Pour le Porte-parole du Gouvernement, Wilfried Léandre HOUNGBÉDJI, aucune incompatibilité fondamentale ne s’impose. Gouverner implique déjà la coordination de dossiers stratégiques complexes ; la gestion simultanée d’une fonction exécutive et d’un projet politique relèverait, selon lui, des compétences attendues d’un aspirant à la magistrature suprême. Les partisans de cette position soulignent d’ailleurs que la législation en vigueur ne prescrit pas de démission préalable. 

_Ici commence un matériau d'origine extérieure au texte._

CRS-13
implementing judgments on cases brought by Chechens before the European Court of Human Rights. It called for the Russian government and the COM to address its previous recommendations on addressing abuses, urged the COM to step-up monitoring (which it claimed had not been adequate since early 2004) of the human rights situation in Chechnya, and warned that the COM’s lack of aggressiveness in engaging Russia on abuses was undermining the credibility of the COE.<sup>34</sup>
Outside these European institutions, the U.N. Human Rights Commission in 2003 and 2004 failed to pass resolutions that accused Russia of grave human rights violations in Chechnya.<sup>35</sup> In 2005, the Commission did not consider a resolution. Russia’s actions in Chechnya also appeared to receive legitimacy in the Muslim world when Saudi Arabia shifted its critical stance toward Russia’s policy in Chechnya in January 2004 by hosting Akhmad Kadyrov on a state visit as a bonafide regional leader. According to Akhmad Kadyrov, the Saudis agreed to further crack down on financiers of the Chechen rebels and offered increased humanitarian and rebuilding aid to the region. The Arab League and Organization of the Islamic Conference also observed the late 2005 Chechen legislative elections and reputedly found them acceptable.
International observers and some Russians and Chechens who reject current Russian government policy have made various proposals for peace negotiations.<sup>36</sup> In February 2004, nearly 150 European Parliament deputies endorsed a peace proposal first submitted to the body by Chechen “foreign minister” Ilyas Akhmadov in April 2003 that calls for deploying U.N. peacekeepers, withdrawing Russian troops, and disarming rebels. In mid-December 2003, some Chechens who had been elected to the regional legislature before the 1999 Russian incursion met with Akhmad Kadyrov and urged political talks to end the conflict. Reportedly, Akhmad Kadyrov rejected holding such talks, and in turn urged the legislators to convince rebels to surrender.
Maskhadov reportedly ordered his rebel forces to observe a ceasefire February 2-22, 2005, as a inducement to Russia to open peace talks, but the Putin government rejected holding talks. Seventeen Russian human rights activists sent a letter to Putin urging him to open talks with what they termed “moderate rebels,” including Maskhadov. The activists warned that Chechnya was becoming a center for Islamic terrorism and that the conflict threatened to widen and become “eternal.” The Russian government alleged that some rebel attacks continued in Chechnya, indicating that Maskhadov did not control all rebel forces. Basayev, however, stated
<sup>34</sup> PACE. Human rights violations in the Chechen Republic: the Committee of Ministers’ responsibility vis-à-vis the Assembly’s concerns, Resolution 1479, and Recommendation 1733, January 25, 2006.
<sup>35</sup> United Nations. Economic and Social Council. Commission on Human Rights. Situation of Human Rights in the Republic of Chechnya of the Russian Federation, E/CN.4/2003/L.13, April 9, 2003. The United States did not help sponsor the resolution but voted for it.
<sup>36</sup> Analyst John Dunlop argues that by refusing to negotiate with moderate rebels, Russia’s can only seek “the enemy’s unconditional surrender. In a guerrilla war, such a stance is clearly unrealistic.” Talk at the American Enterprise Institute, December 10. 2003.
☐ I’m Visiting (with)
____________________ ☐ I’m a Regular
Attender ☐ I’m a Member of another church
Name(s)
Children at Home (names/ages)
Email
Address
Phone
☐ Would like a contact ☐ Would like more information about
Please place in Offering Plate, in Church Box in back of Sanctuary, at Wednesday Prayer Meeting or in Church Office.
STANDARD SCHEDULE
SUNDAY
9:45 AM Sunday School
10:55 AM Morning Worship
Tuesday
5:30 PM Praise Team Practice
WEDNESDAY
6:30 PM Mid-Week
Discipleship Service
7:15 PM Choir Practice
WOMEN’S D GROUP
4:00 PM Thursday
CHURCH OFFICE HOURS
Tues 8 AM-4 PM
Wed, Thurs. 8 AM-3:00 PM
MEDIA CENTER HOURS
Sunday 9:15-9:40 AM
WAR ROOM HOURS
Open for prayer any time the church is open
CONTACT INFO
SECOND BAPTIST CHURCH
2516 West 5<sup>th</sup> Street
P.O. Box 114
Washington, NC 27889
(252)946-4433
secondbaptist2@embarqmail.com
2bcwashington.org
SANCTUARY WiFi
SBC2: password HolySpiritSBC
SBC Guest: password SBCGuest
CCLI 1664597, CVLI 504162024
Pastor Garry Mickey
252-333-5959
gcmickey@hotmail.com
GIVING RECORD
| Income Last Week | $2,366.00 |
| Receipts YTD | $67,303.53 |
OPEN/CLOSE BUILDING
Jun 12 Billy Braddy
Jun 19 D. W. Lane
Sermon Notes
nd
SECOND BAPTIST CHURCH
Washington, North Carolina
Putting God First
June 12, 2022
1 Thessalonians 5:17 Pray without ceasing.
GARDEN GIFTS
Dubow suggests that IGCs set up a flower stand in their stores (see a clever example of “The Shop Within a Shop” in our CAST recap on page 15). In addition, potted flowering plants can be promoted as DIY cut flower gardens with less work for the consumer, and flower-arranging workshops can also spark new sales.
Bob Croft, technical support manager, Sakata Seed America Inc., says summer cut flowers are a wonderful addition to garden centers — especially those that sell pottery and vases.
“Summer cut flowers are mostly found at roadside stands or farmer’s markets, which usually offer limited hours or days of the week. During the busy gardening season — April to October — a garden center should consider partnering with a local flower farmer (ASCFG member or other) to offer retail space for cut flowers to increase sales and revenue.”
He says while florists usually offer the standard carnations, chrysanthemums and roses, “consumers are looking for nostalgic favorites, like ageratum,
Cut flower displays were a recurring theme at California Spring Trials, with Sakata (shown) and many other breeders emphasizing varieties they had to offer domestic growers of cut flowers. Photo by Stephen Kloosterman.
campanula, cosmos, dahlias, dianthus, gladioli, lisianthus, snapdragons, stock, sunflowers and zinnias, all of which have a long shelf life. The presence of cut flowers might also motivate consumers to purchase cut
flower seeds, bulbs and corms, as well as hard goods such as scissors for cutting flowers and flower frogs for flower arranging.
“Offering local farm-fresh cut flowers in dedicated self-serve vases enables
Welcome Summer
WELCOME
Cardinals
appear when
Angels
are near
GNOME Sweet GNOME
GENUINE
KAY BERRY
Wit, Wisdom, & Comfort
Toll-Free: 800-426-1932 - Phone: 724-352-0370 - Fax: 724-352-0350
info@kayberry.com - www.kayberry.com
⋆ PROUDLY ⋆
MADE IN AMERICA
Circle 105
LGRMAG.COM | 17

Ils rappellent également que l’histoire politique nationale offre des précédents notables. Des figures comme Mathieu KÉRÉKOU, Nicéphore SOGLO ou Boni YAYI ont, à différentes périodes, engagé des dynamiques électorales alors qu’ils occupaient encore de hautes fonctions étatiques. Pour leurs soutiens, la légitimité d’une candidature se fonde avant tout sur le respect des textes et la volonté populaire. 

D’autres voix plaident pour une mise en retrait temporaire, estimant qu’une campagne présidentielle exige une disponibilité totale et une séparation claire entre action gouvernementale et stratégie électorale. La crainte d’un usage politique des moyens de l’État nourrit ces réserves. 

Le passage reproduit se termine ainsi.